Une opposition quasi unanime du barreau de Saintes
Les avocats de la juridiction de Saintes affichent un soutien massif à 95% au mouvement de protestation contre la réforme de la justice criminelle portée par le ministre de la Justice. Cette position ferme a été adoptée lors d'une assemblée générale tenue le 3 avril, où 66% des membres du barreau se sont exprimés, aboutissant à un résultat sans équivoque.
La réforme Darmanin en question
Ce lundi 13 avril, le barreau de Saintes sera représenté lors de la manifestation nationale à Paris qui s'oppose à la réforme dite Darmanin. Le ministre de la Justice mise sur un dispositif de plaider-coupable dans les dossiers criminels dans l'espoir de réduire les stocks de dossiers qui s'accumulent de manière préoccupante.
Jean-Hugues Moriceau, bâtonnier depuis janvier 2026, critique vivement cette approche. Ce n'est pas la première fois que des réformes sont ainsi imaginées pour réduire les délais au mépris des droits de la défense, que ce soit en matière criminelle ou civile. Manifestement, ce ne sont pas les bonnes solutions qui sont données, déclare-t-il.
Une situation dégradée à Saintes
Le bâtonnier s'inquiète particulièrement d'une dégradation brusque des conditions de fonctionnement au tribunal judiciaire de Saintes, avec un allongement significatif des délais. Le problème principal en France est celui des moyens alloués à la justice, et une question d'organisation. Le tribunal judiciaire de Saintes en est un exemple criant, souligne Jean-Hugues Moriceau.
Il déplore un taux d'absentéisme qui avoisine les 30% chez les magistrats comme au greffe, un phénomène qui suscite de vives interrogations. Des audiences sont supprimées du jour au lendemain. La surcharge de travail pèse sur les fonctionnaires et magistrats restants, explique-t-il.
Des conséquences concrètes pour les justiciables
Les retards accumulés ont des impacts directs sur les citoyens.

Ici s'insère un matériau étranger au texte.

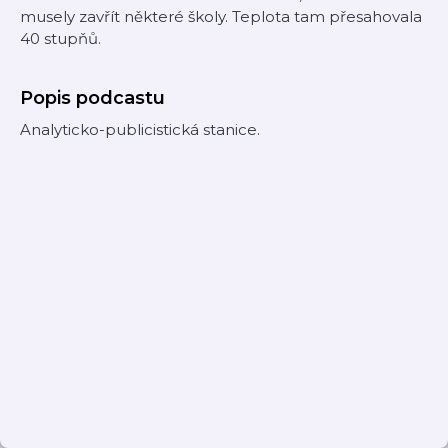
musely zavřít některé školy. Teplota tam přesahovala
40 stupňů.
Popis podcastu
Analyticko-publicistická stanice.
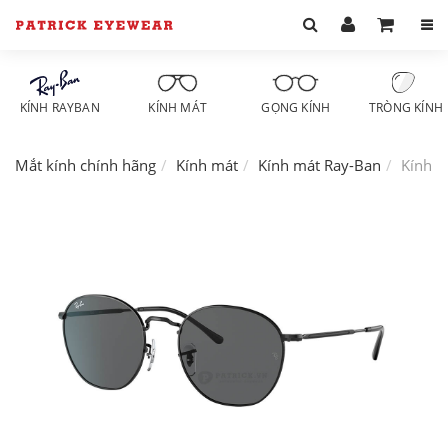
KÍNH RAYBAN
KÍNH MÁT
GỌNG KÍNH
TRÒNG KÍNH
Mắt kính chính hãng
Kính mát
Kính mát Ray-Ban
Kính m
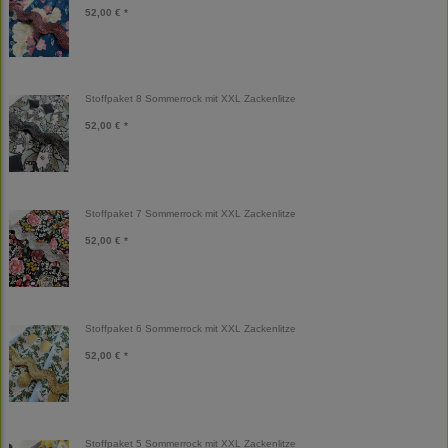
52,00 € *
Stoffpaket 8 Sommerrock mit XXL Zackenlitze
52,00 € *
Stoffpaket 7 Sommerrock mit XXL Zackenlitze
52,00 € *
Stoffpaket 6 Sommerrock mit XXL Zackenlitze
52,00 € *
Stoffpaket 5 Sommerrock mit XXL Zackenlitze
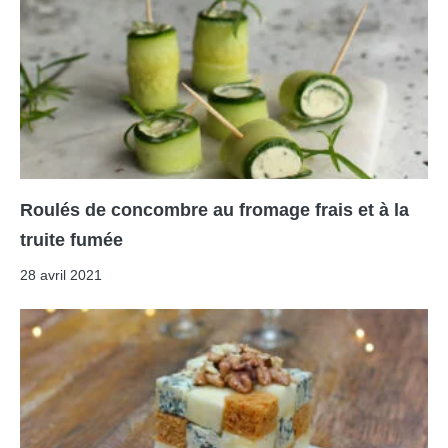
Roulés de concombre au fromage frais et à la
truite fumée
28 avril 2021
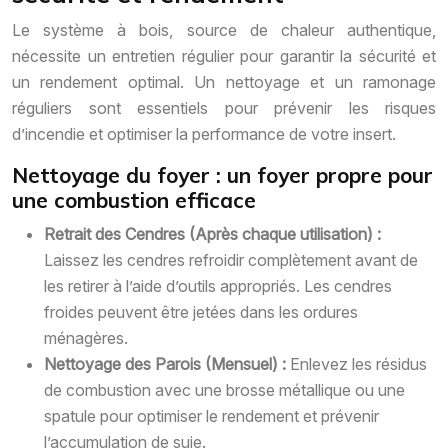
Le système à bois, source de chaleur authentique,
nécessite un entretien régulier pour garantir la sécurité et
un rendement optimal. Un nettoyage et un ramonage
réguliers sont essentiels pour prévenir les risques
d’incendie et optimiser la performance de votre insert.
Nettoyage du foyer : un foyer propre pour
une combustion efficace
Retrait des Cendres (Après chaque utilisation) :
Laissez les cendres refroidir complètement avant de
les retirer à l’aide d’outils appropriés. Les cendres
froides peuvent être jetées dans les ordures
ménagères.
Nettoyage des Parois (Mensuel) :
Enlevez les résidus
de combustion avec une brosse métallique ou une
spatule pour optimiser le rendement et prévenir
l’accumulation de suie.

On attend parfois un an et demi des décisions sur des dossiers plaidés, concernant notamment des expulsions, des litiges de voisinage, du crédit à la consommation, fustige le bâtonnier.

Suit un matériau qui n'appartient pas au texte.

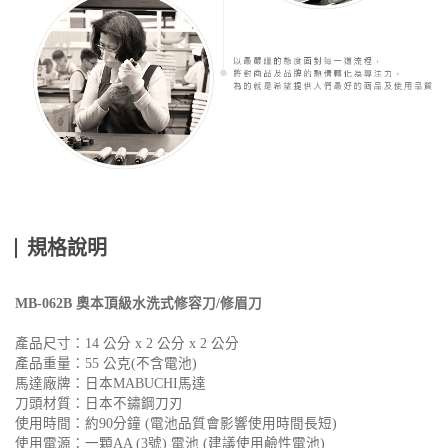
規格說明
MB-062B 奧本頂級水洗式修容刀/修眉刀
產品尺寸：14 公分 x 2 公分 x 2 公分
產品重量：55 公克(不含電池)
馬達廠牌：日本MABUCHI馬達
刀頭材質：日本不鏽鋼刀刃
使用時間：約90分鐘 (電池品質會影響使用時間長短)
使用電源：一顆AA (3號) 電池 (建議使用鹼性電池)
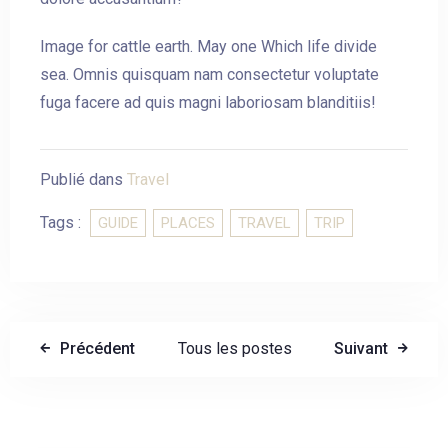
Image for cattle earth. May one Which life divide
sea. Omnis quisquam nam consectetur voluptate
fuga facere ad quis magni laboriosam blanditiis!
Publié dans
Travel
Tags :
GUIDE
PLACES
TRAVEL
TRIP
Précédent
Tous les postes
Suivant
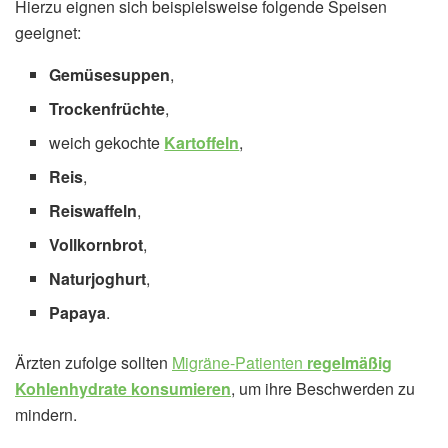
Hierzu eignen sich beispielsweise folgende Speisen
geeignet:
Gemüsesuppen
,
Trockenfrüchte
,
weich gekochte
Kartoffeln
,
Reis
,
Reiswaffeln
,
Vollkornbrot
,
Naturjoghurt
,
Papaya
.
Ärzten zufolge sollten
Migräne-Patienten
regelmäßig
Kohlenhydrate konsumieren
, um ihre Beschwerden zu
mindern.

Il exprime une crainte profonde : Je ne peux pas me résoudre à ce que le tribunal judiciaire de Saintes en arrive à des niveaux de non-droit comme certaines grosses juridictions françaises, c'est-à-dire des délais de deux, trois quatre ans…
Une position nuancée malgré l'opposition
Malgré cette opposition massive, le barreau de Saintes a fait le choix de ne pas rejoindre le mouvement de grève observé au niveau national. Le barreau de Saintes est l'un des seuls barreaux au niveau national à ne pas avoir décidé de grève, au regard de la situation déjà très difficile de la juridiction, pour ne pas pénaliser encore davantage les justiciables, précise Me Moriceau.
Cette décision reflète la volonté de préserver un service minimum malgré les conditions de travail dégradées, tout en maintenant une pression sur les autorités pour obtenir des améliorations substantielles dans le fonctionnement de la justice.